Un chef-d'œuvre surréaliste prêt à battre des records chez Christie's

Magritte à la conquête de New York Un chef-d'œuvre surréaliste prêt à battre des records chez Christie's

Le monde de l'art est souvent une valse entre la valeur monétaire et la valeur esthétique. Ce mois de novembre, lors d'une vente aux enchères chez Christie's à New York, cette valse pourrait atteindre son apogée avec L'empire des lumières de René Magritte, estimée à plus de 95 millions de dollars. Cette œuvre, qui pourrait bien établir un nouveau record pour le maître surréaliste belge, est une pièce maîtresse qui transcende les simples chiffres. Elle nous parle de lumière, d'obscurité, et surtout, de l'héritage culturel que l'art peut porter. 

 

Le tableau, réalisé en 1954, appartient à une série emblématique dans laquelle Magritte jongle avec les notions de jour et de nuit. Chaque œuvre de la série, qui en compte 27, nous plonge dans un univers où un ciel ensoleillé cohabite avec des scènes nocturnes. Ce contraste, ce jeu entre l’ombre et la lumière, est caractéristique du travail de Magritte, qui s'efforçait de questionner notre perception de la réalité. Si L'empire des lumières parvient à atteindre ou dépasser son estimation, il ne s'agira pas seulement d'une victoire pour Christie's, mais d'un signe que le marché de l'art, malgré les tempêtes économiques, conserve un appétit insatiable pour les chefs-d'œuvre. En effet, en 2022, une autre toile de la même série a presque triplé le précédent record de Magritte, atteignant 79,7 millions de dollars chez Sotheby’s. Ce regain d'intérêt pour l'art surréaliste, particulièrement dans un climat où les ventes aux enchères dans l'ensemble de l'industrie ont chuté, témoigne de la résilience de ce genre artistique qui continue d'exercer une fascination indéfectible.

Mais l'attrait de cette vente ne repose pas uniquement sur le tableau lui-même. Il est également inextricablement lié à l'histoire de Mica Ertegun, l’illustre décoratrice d’intérieur et collectionneuse d’art, dont l'héritage sera mis en lumière à travers cette vente. Ertegun, qui a vécu jusqu'à 97 ans, a consacré sa vie à l'art, à la culture et à la philanthropie, en accumulant des œuvres qui reflètent sa vision esthétique unique. Parmi les autres pièces de sa collection figurent des œuvres de Joan Miró et de David Hockney, ainsi qu'une chaise longue d'Ingrid Donat. Max Carter, vice-président chez Christie's, a souligné que L'empire des lumières capture parfaitement l'esthétique de Mica. Dans son équilibre et sa finesse, cette œuvre devient le miroir de son œil artistique. Cette approche holistique de la collection d'Ertegun, qui juxtapose le surréalisme, le modernisme et même des éléments de Pop Art, est particulièrement révélatrice, nous rappellant que l'art n'est pas seulement une question de valeur monétaire ; il est aussi une question de dialogue entre les époques et les mouvements.

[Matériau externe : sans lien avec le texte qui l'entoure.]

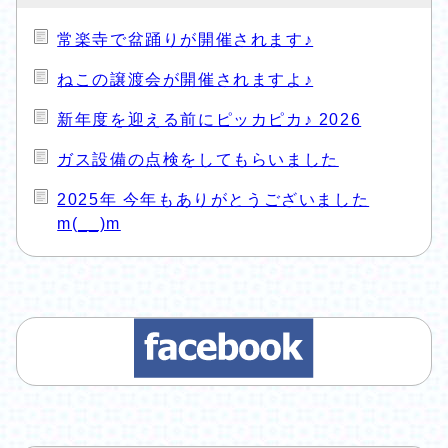
常楽寺で盆踊りが開催されます♪
ねこの譲渡会が開催されますよ♪
新年度を迎える前にピッカピカ♪ 2026
ガス設備の点検をしてもらいました
2025年 今年もありがとうございました
m(__)m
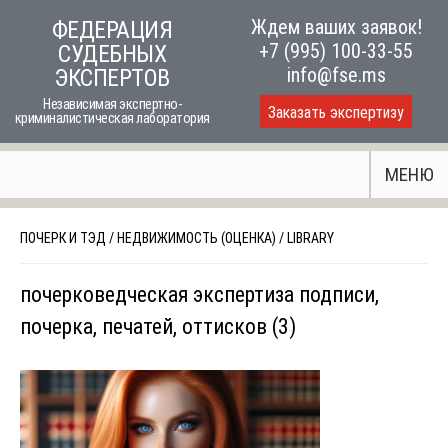
Skip
Ждем ваших заявок!
ФЕДЕРАЦИЯ
to
+7 (995) 100-33-55
СУДЕБНЫХ
content
info@fse.ms
ЭКСПЕРТОВ
Независимая экспертно-
Заказать экспертизу
криминалистическая лаборатория
МЕНЮ
ПОЧЕРК И ТЭД
/
НЕДВИЖИМОСТЬ (ОЦЕНКА)
/
LIBRARY
почерковедческая экспертиза подписи,
почерка, печатей, оттисков (3)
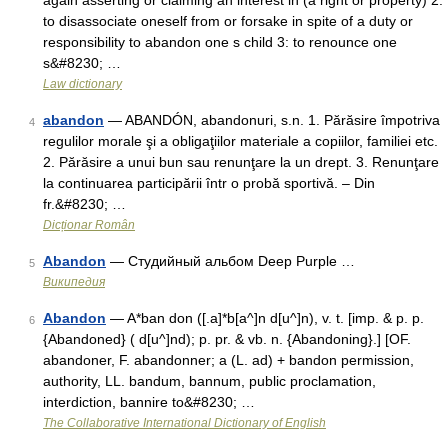
again asserting or claiming an interest in (a right or property) 2:
to disassociate oneself from or forsake in spite of a duty or
responsibility to abandon one s child 3: to renounce one
s&#8230; …
Law dictionary
abandon
— ABANDÓN, abandonuri, s.n. 1. Părăsire împotriva
4
regulilor morale şi a obligaţiilor materiale a copiilor, familiei etc.
2. Părăsire a unui bun sau renunţare la un drept. 3. Renunţare
la continuarea participării într o probă sportivă. – Din
fr.&#8230; …
Dicționar Român
Abandon
— Студийный альбом Deep Purple …
5
Википедия
Abandon
— A*ban don ([.a]*b[a^]n d[u^]n), v. t. [imp. & p. p.
6
{Abandoned} ( d[u^]nd); p. pr. & vb. n. {Abandoning}.] [OF.
abandoner, F. abandonner; a (L. ad) + bandon permission,
authority, LL. bandum, bannum, public proclamation,
interdiction, bannire to&#8230; …
The Collaborative International Dictionary of English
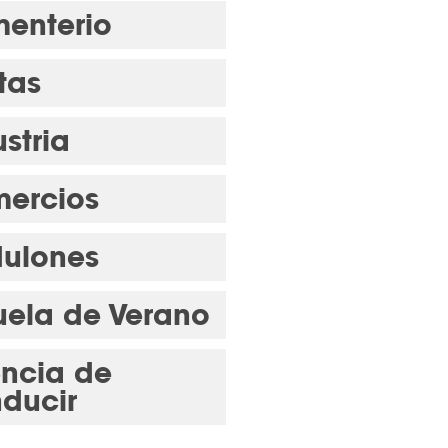
enterio
tas
stria
ercios
ulones
uela de Verano
encia de
ducir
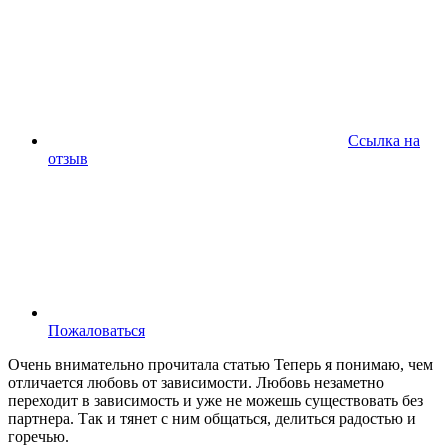
Ссылка на
отзыв
Пожаловаться
Очень внимательно прочитала статью Теперь я понимаю, чем
отличается любовь от зависимости. Любовь незаметно
переходит в зависимость и уже не можешь существовать без
партнера. Так и тянет с ним общаться, делиться радостью и
горечью.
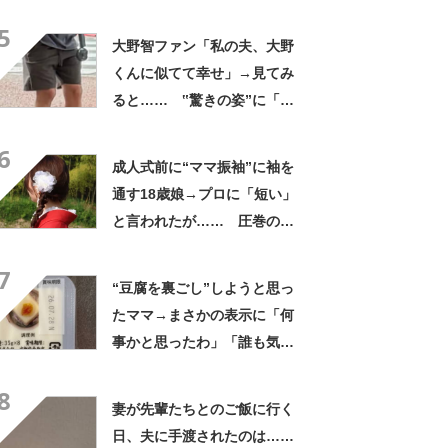
臓に悪いよね、、、」
5
大野智ファン「私の夫、大野
くんに似てて幸せ」→見てみ
ると…… ‟驚きの姿”に「最
高すぎません？」「本物かと
6
思いました！」
成人式前に“ママ振袖”に袖を
通す18歳娘→プロに「短い」
と言われたが…… 圧巻の着
姿に「素敵ねぇうっとり」
7
「綺麗さが引き立ちます」
“豆腐を裏ごし”しようと思っ
たママ→まさかの表示に「何
事かと思ったわ」「誰も気付
かないだろうな」
8
妻が先輩たちとのご飯に行く
日、夫に手渡されたのは……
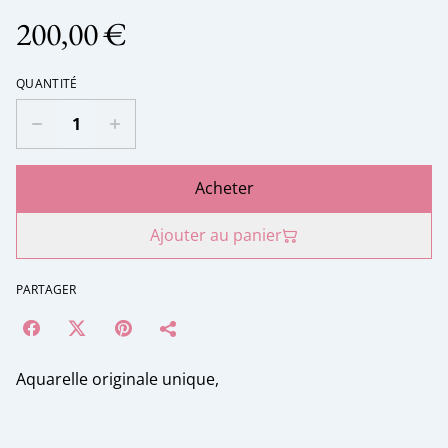
200,00 €
QUANTITÉ
Acheter
Ajouter au panier
PARTAGER
Aquarelle originale unique,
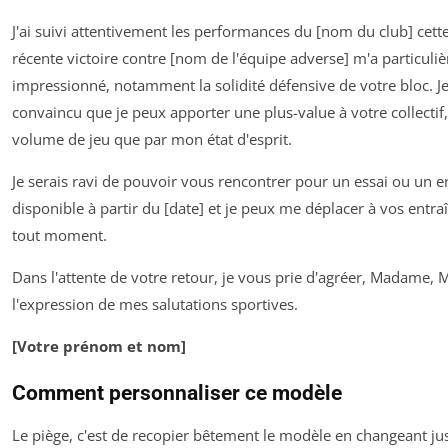
J'ai suivi attentivement les performances du [nom du club] cette
récente victoire contre [nom de l'équipe adverse] m'a particuli
impressionné, notamment la solidité défensive de votre bloc. Je
convaincu que je peux apporter une plus-value à votre collectif
volume de jeu que par mon état d'esprit.
Je serais ravi de pouvoir vous rencontrer pour un essai ou un en
disponible à partir du [date] et je peux me déplacer à vos entr
tout moment.
Dans l'attente de votre retour, je vous prie d'agréer, Madame, 
l'expression de mes salutations sportives.
[Votre prénom et nom]
Comment personnaliser ce modèle
Le piège, c'est de recopier bêtement le modèle en changeant ju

Ce qui rend cette vente encore plus significative, c'est l'intention philanthropique qui l'accompagne. Une part importante des recettes sera affectée à des initiatives que Mica Ertegun soutenait de son vivant, notamment le Programme de bourses d'études supérieures en sciences humaines à l'université d'Oxford et le Fonds mondial des monuments. Ainsi, chaque dollar dépensé lors de cette vente ne représentera pas seulement un investissement dans une œuvre d'art, mais également une contribution à des causes qui ont profondément marqué sa vie. Cette évolution dans la perception de l'art comme un moyen d'engagement social reflète une volonté collective de redéfinir ce que signifie collectionner. Au-delà des possessions matérielles, il s'agit de construire un héritage qui dépasse les simples transactions financières. Dans un monde où les incertitudes économiques prévalent, cette toile rappelle que certaines choses, comme la beauté et l'engagement envers le bien commun, peuvent toujours trouver leur place dans nos vies. Cette vente, qui commence le 19 novembre et se termine le 18 décembre avec une vente en ligne, promet d'être un moment clé dans le calendrier artistique de 2024.